## RECORD LIST

# # # # #

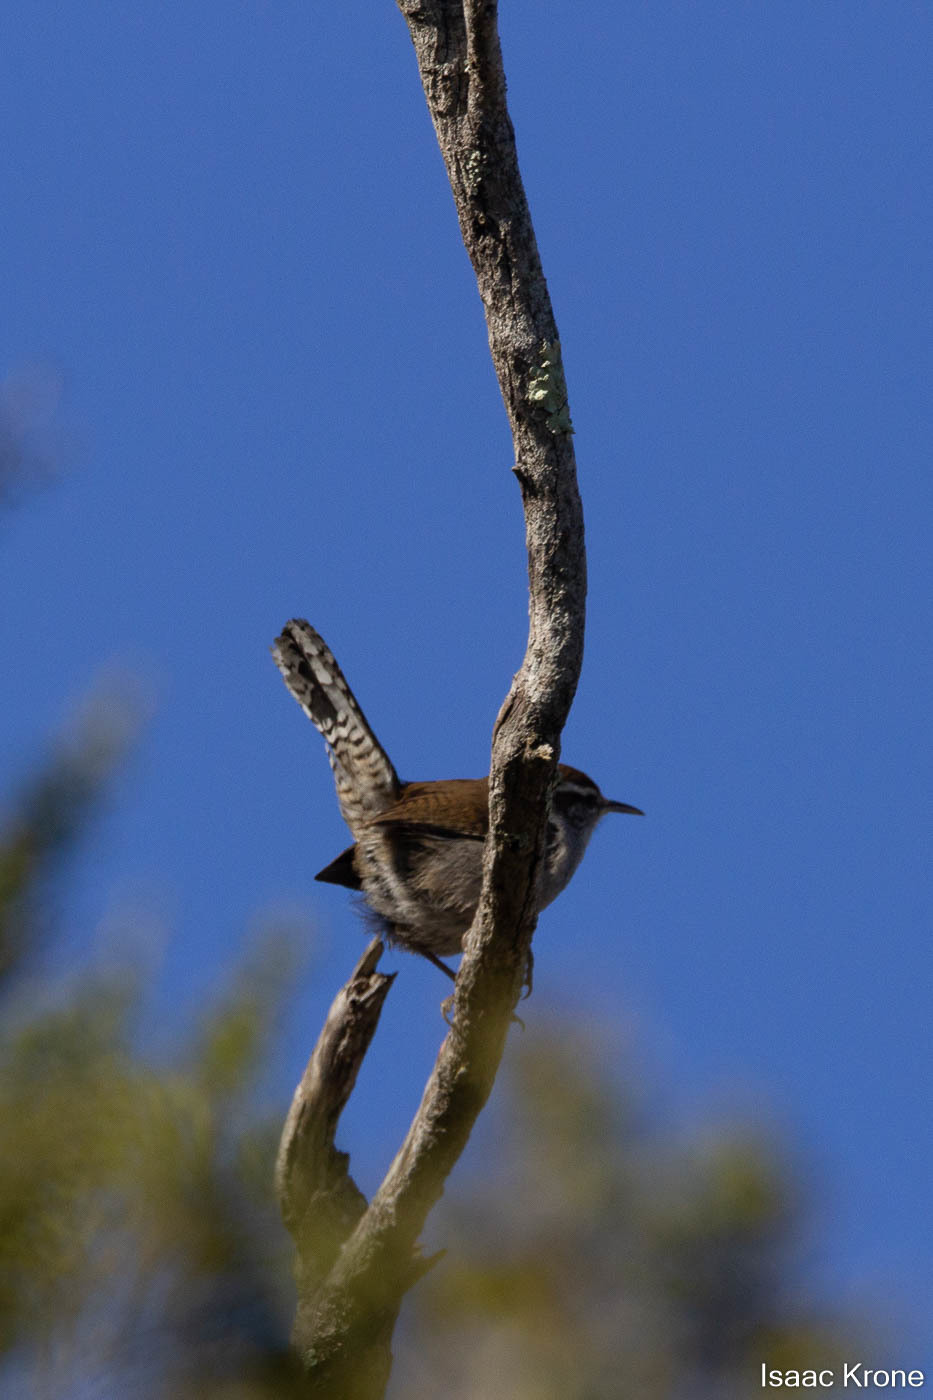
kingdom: Animalia
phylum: Chordata
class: Aves
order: Passeriformes
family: Troglodytidae
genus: Thryomanes
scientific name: Thryomanes bewickii
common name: Bewick's wren
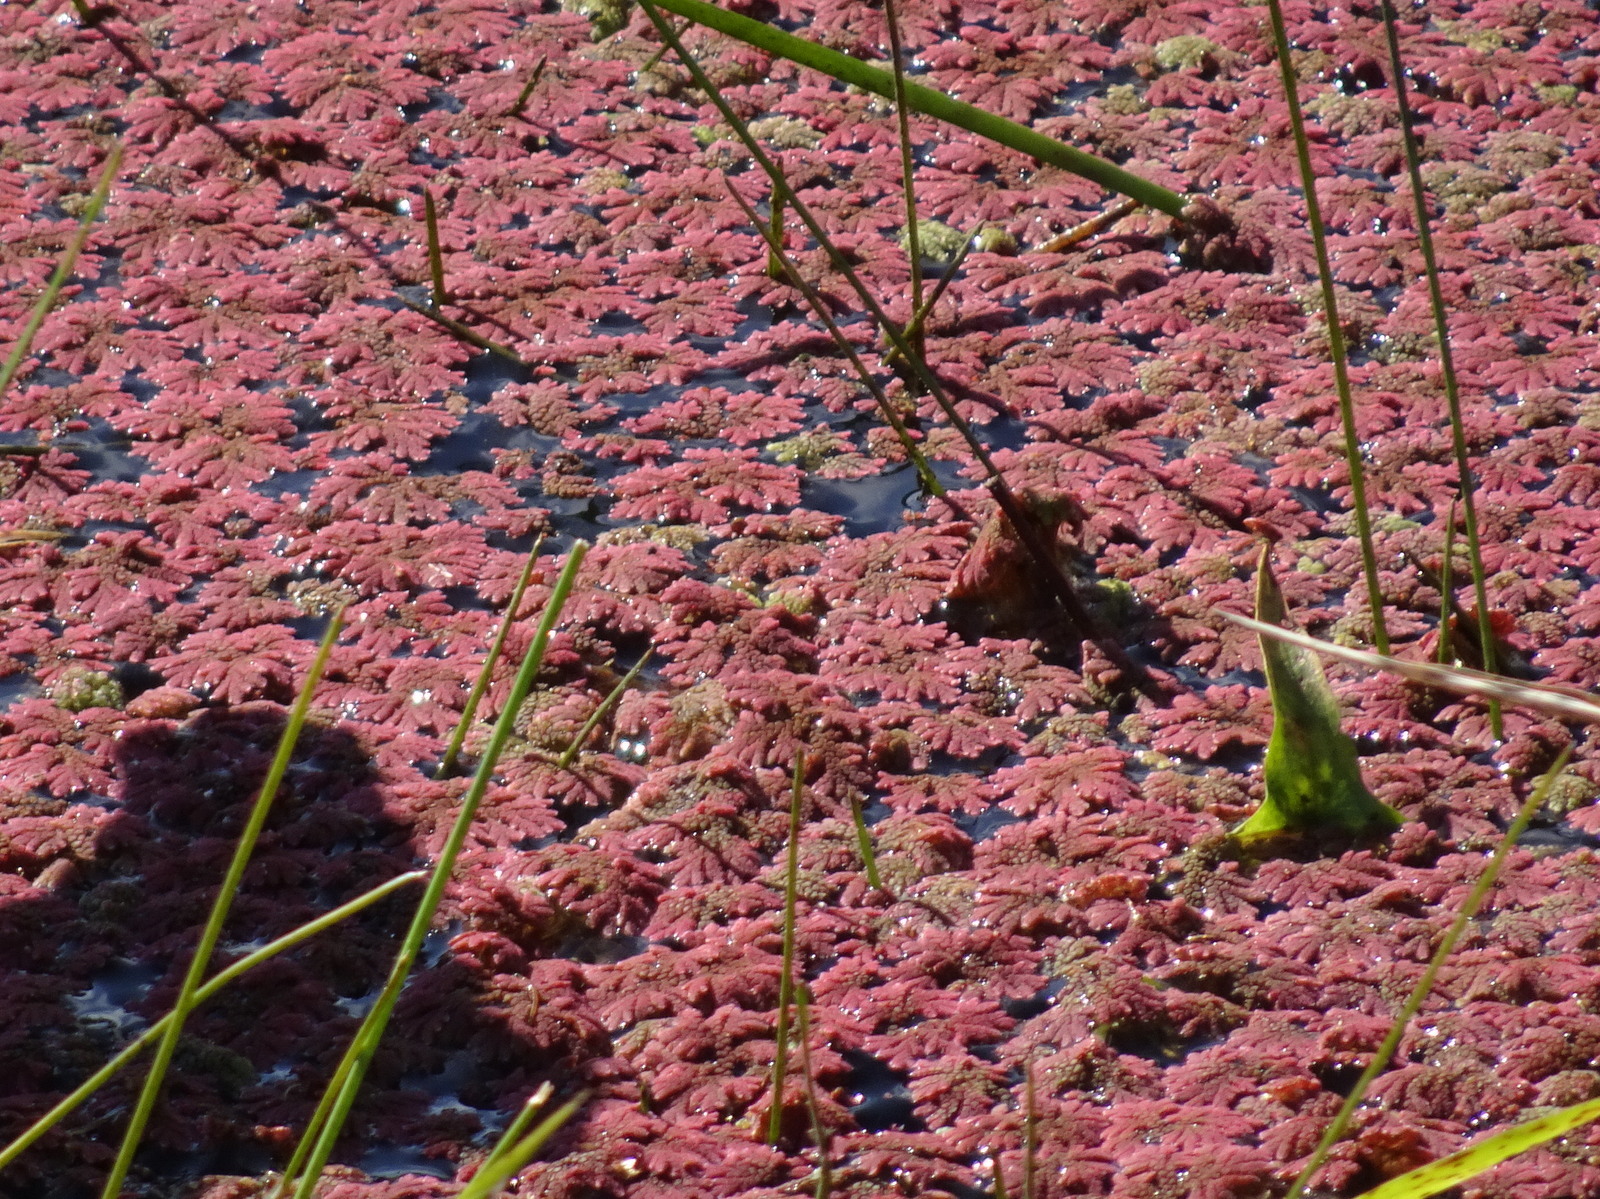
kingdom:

# # # # #

## YOUR OBJECTIVE
Copy every line of text from all of the data above without any change, omitting the pictures.

## THE SOLUTION
kingdom: Animalia
phylum: Chordata
class: Aves
order: Passeriformes
family: Troglodytidae
genus: Thryomanes
scientific name: Thryomanes bewickii
common name: Bewick's wren
kingdom:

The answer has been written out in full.